Advances in Soft Sensing Technology for Prosthetics
SENSITIVE to temperature, strain, and humidity, researchers at the University of Cambridge, UK, have developed a low-cost jelly-like material, with promising potential for application in artificial hands and other soft robotics. This material is biodegradable, partially self-healing at room temperature, and produced with a 3D printer, which brings encouraging information to supplement evidence that soft sensing technology will transform robotics, tactile interfaces, and wearable devices.
Where earlier models are not durable and consume high amounts of energy, this research has developed materials that heal at room temperature, giving them greater usefulness in real-world situations. Thomas George-Thuruthel, Department of Engineering, University of Cambridge, UK, described how the research is “looking into faster and cheaper ways to make self-healing robots,” which would be applicable to developing robotic hands and arms that can take the necessary steps to heal themselves and resume work without human intervention.

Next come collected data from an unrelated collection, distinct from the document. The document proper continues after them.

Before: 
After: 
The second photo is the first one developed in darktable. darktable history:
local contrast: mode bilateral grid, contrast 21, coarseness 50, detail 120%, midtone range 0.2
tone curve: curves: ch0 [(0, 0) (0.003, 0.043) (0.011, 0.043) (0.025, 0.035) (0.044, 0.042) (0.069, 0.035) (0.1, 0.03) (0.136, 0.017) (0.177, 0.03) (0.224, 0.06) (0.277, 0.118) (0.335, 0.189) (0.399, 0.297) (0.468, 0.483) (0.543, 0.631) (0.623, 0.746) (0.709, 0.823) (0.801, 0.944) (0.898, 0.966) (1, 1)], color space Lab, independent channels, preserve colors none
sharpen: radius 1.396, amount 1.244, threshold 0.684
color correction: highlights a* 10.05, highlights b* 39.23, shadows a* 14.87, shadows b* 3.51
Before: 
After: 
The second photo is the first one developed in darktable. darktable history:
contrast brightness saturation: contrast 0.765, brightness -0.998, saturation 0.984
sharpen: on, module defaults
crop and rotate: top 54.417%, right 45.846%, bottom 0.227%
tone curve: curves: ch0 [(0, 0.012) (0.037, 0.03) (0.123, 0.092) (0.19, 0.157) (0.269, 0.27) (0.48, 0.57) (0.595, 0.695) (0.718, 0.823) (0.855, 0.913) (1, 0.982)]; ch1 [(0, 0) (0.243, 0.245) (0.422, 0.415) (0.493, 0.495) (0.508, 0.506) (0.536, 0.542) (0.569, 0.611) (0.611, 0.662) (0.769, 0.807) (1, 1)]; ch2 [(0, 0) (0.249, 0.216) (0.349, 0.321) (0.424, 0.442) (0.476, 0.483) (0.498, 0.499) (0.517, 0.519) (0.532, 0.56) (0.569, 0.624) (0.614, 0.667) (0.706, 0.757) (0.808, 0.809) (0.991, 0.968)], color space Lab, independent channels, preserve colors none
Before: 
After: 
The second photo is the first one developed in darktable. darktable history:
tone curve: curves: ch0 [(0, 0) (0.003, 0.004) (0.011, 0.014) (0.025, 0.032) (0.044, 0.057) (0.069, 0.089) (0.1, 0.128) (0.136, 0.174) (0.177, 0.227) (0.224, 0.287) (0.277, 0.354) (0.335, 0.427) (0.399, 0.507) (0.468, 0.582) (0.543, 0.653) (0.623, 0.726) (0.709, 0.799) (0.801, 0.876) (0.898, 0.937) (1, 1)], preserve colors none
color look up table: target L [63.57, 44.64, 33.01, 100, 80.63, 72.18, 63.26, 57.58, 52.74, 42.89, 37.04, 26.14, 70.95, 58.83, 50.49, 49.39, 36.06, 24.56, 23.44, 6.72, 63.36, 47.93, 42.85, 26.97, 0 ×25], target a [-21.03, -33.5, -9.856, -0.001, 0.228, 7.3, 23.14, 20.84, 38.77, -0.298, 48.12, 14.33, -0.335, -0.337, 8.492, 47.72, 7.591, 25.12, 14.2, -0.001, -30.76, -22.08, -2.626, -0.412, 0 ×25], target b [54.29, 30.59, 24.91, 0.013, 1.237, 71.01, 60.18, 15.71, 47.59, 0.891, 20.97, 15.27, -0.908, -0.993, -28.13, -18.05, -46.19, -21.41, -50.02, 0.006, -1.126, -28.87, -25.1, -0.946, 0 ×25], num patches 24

The researchers discovered that printing materials using salt ahead of carbon ink resulted in favourable properties. As salt is soluble in water-filled hydrogel, it helpfully provides a uniform channel for the movement of ions. These hydrogels bond well with a range of materials, meaning they can be harnessed in combination with other robotics, which is especially useful when “considering how cheap and easy it is to make.” The study involved “different tests on how to incorporate sensors into the material by adding in lots of conductive components,” according to David Hardman, also of the University of Cambridge’s Department of Engineering and first author of the paper.
A highly linear response with change in strain was discovered while measure the electrical resistance of the printed material, which was used to calculate deformations of the material. Although the evidence is encouraging, it should be observed that this research is a proof-of-concept and requires further development for translation into use for artificial skins and custom-made wearable sensors. The lab where the research originates is focused on the development of artificial hands.